Aim of the task => Retype all of the lines below with no changes.
(Material provided)
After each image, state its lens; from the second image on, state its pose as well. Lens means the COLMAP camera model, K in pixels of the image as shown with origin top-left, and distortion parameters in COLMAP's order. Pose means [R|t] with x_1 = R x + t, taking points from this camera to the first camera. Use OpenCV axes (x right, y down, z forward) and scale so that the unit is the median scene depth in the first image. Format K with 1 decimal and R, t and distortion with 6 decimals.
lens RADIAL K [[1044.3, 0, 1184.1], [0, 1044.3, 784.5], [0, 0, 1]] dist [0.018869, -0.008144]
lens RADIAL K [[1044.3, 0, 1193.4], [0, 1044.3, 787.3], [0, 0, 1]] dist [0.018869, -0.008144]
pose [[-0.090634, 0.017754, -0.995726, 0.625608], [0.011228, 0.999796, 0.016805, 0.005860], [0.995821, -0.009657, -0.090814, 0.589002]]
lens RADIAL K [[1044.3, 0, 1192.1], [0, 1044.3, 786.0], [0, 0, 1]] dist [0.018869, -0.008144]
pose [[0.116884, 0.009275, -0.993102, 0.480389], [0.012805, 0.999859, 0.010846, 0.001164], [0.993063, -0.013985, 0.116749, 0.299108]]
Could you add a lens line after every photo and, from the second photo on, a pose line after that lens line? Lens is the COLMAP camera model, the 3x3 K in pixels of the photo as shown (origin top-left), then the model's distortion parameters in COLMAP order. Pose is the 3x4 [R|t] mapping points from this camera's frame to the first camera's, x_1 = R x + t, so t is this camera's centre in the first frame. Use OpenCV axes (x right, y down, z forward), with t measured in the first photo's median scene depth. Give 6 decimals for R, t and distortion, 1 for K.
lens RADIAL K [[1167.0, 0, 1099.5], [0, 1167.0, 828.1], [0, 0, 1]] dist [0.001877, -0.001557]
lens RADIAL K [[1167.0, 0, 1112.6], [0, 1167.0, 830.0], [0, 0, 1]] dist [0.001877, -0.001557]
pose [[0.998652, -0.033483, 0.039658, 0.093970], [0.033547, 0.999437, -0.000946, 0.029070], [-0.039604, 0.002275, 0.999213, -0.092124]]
(End Material provided)
Solution to this problem =>
After each image, state its lens; from the second image on, state its pose as well. Lens means the COLMAP camera model, K in pixels of the image as shown with origin top-left, and distortion parameters in COLMAP's order. Pose means [R|t] with x_1 = R x + t, taking points from this camera to the first camera. Use OpenCV axes (x right, y down, z forward) and scale so that the unit is the median scene depth in the first image. Format K with 1 decimal and R, t and distortion with 6 decimals.
lens RADIAL K [[1044.3, 0, 1184.1], [0, 1044.3, 784.5], [0, 0, 1]] dist [0.018869, -0.008144]
lens RADIAL K [[1044.3, 0, 1193.4], [0, 1044.3, 787.3], [0, 0, 1]] dist [0.018869, -0.008144]
pose [[-0.090634, 0.017754, -0.995726, 0.625608], [0.011228, 0.999796, 0.016805, 0.005860], [0.995821, -0.009657, -0.090814, 0.589002]]
lens RADIAL K [[1044.3, 0, 1192.1], [0, 1044.3, 786.0], [0, 0, 1]] dist [0.018869, -0.008144]
pose [[0.116884, 0.009275, -0.993102, 0.480389], [0.012805, 0.999859, 0.010846, 0.001164], [0.993063, -0.013985, 0.116749, 0.299108]]
Could you add a lens line after every photo and, from the second photo on, a pose line after that lens line? Lens is the COLMAP camera model, the 3x3 K in pixels of the photo as shown (origin top-left), then the model's distortion parameters in COLMAP order. Pose is the 3x4 [R|t] mapping points from this camera's frame to the first camera's, x_1 = R x + t, so t is this camera's centre in the first frame. Use OpenCV axes (x right, y down, z forward), with t measured in the first photo's median scene depth. Give 6 decimals for R, t and distortion, 1 for K.
lens RADIAL K [[1167.0, 0, 1099.5], [0, 1167.0, 828.1], [0, 0, 1]] dist [0.001877, -0.001557]
lens RADIAL K [[1167.0, 0, 1112.6], [0, 1167.0, 830.0], [0, 0, 1]] dist [0.001877, -0.001557]
pose [[0.998652, -0.033483, 0.039658, 0.093970], [0.033547, 0.999437, -0.000946, 0.029070], [-0.039604, 0.002275, 0.999213, -0.092124]]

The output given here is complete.